The murderer Gylys shot twice in Babian at a young Jewish woman, a member of the Communist youth league. She remained standing, although bleeding profusely, when another murderer shot her a third time and she fell.

It would be possible to relate many more incidents of heroism and resistance, but it can’t really be done in a letter. One thing is clear, that our fathers, our brothers, our sisters and our dear friends fell heroically in an unfair battle. It is even clearer that we must take revenge, otherwise we are not worthy of living in this world.

Because I can’t write about this resistance to everyone, I ask you to relate this to all our fellow citizens for remembrance, so that they all should know how our Jews from Keidan were massacred. Let these small incidents of great heroism spur us on in our struggle against racist antisemites and serve as an example of resistance.

September 26, 1965

I would like to ask you, in the name of our Jews from Keidan who were massacred. In 1944 a blood-soaked murderer, Edvardas Snieška, escaped to America. Many witnesses saw him at the airfield, near the pit, as he was shooting. The murderer Kariunas, who was also shooting and was sentenced to prison (he now lives in Keidan) said, “I did shoot, and Edvardas Snieška stood and shot next to me.”

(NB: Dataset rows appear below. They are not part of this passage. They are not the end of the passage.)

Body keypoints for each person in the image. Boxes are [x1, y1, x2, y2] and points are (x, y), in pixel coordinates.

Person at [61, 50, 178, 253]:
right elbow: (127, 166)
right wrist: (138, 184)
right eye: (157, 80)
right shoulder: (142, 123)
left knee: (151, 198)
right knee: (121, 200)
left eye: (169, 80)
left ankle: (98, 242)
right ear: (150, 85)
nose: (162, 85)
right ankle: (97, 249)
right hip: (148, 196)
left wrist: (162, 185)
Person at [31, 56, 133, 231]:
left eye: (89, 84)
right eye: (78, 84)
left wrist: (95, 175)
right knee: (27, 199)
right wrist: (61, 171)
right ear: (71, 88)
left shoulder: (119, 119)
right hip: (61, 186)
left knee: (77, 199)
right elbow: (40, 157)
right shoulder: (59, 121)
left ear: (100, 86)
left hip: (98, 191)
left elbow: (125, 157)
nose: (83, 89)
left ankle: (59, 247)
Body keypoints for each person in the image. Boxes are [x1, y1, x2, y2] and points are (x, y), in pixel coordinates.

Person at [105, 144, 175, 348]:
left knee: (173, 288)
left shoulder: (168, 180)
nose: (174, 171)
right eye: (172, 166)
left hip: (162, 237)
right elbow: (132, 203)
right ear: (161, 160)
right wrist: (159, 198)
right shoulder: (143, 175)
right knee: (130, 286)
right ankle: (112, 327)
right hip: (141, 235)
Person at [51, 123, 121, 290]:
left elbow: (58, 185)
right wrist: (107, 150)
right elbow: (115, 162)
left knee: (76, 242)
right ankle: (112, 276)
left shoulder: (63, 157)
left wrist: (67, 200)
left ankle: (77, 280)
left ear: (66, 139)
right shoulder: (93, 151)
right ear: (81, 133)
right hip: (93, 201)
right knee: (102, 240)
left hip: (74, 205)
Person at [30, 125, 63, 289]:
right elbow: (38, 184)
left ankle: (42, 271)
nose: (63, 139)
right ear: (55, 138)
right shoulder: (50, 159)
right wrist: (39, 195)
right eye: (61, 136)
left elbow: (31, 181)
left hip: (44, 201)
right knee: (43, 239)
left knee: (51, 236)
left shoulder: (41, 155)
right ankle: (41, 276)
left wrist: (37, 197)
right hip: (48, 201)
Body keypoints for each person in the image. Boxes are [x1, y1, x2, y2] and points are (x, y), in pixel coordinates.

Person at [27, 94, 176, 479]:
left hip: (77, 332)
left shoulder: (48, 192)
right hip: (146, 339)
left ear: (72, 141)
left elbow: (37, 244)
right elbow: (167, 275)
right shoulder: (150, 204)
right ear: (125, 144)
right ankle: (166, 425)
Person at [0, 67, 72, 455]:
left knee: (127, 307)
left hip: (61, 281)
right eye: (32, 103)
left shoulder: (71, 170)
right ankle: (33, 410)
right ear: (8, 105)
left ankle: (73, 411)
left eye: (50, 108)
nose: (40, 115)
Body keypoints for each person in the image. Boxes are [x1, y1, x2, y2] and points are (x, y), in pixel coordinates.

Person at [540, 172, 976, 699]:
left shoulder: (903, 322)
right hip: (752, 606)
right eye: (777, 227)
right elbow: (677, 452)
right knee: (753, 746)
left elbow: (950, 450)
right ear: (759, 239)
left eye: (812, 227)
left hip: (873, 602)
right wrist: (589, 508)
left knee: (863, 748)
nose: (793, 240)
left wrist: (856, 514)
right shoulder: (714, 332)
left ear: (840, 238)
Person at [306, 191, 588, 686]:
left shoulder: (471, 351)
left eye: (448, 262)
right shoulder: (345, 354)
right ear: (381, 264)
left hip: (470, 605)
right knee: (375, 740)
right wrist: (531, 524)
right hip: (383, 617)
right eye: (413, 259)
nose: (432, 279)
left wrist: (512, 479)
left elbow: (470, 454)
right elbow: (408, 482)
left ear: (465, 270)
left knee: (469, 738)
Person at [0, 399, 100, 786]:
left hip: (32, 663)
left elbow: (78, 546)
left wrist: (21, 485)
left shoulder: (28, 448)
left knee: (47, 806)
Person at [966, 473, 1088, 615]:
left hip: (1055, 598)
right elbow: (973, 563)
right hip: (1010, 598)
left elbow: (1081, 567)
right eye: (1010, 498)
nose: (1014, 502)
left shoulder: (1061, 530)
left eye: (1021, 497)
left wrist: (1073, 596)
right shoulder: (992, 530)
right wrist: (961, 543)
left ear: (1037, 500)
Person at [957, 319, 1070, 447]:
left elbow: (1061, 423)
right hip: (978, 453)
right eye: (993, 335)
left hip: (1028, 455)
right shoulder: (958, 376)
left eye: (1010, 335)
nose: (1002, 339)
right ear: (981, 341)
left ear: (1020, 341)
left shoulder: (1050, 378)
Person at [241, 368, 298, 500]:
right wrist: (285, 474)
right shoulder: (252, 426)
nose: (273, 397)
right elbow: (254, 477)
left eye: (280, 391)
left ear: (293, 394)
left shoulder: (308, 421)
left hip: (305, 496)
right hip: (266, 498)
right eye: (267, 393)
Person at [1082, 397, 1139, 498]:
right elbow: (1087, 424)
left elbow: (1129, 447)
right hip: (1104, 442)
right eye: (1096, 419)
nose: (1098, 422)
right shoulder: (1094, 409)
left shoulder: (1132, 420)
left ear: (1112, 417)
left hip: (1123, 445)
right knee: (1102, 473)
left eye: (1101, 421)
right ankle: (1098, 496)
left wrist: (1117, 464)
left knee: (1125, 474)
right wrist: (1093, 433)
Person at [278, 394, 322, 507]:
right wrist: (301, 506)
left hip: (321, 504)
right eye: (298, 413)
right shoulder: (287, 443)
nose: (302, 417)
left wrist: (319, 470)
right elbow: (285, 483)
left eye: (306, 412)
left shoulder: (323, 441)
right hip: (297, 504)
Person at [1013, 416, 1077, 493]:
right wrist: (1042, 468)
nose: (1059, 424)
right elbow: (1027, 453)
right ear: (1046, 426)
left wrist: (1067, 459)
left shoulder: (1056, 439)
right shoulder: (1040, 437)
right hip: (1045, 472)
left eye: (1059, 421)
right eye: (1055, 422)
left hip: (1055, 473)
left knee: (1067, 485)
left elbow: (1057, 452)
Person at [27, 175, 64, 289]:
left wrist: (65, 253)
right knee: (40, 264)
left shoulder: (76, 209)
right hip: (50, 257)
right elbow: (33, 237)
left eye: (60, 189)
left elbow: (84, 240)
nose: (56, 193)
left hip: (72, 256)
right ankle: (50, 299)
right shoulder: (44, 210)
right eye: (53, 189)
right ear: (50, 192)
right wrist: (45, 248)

The murderer Snieška was born in 1920. He studied at the Kultur Technikum, His father had a metal workshop. He now lives a good life in America. He is walking free and hasn’t been punished. His address is: 1918 Chandler Street, Philadelphia, Pennsylvania.

In 1964 he took his mother Alexandra to America. His brother, Antanas Snieška also escaped to America. He is a doctor and lives in Brooklyn, 28 East Foch House.

Never forget! Fascist murderers must be punished. That is what our mothers and our children cry out from the grave…

September  21, 1966

I am sending you four photographs from Keidan in a separate envelope. A gathering took place there this year. Many flowers were laid. I also spoke and denounced the murderers who have either not been punished or have been let off with light sentences.

I have just heard about another murderer, a former Kultur Technikum student, Juozas Maleckas, who now lives in Kovno.

July 16, 1968

I have found a few more photos from Keidan from bygone days, in which a few musicians from Yankel’s orchestra appear. I collect material about Keidan’s Jews and these pictures are a treasure to me. I will pay for any other pictures I receive, as I am eager to collect them.

I found one picture of Yanuk, the firefighter, who participated in the slaughter of the Jews. Yanuk is standing in this picture next to Tzadok Shlapobersky … the murderer is pictured with his victim, with our hero Tzadok. Yanuk is now a pensioner, living the good life. Dozens of murderers of our brothers and sisters still walk about freely.


Translated by Bella Golubchik


 

Footnotes

  1. This account differs from others in the yizkor book. Wolpe (p.232) and Shlapobersky-Ratner (p.238), write that Tzadok had bitten another Lithuanian, named Raudonis. Chaim Ronder (p.289) writes that Tzadok attacked the German officer and that Lithuanians came to help the latter.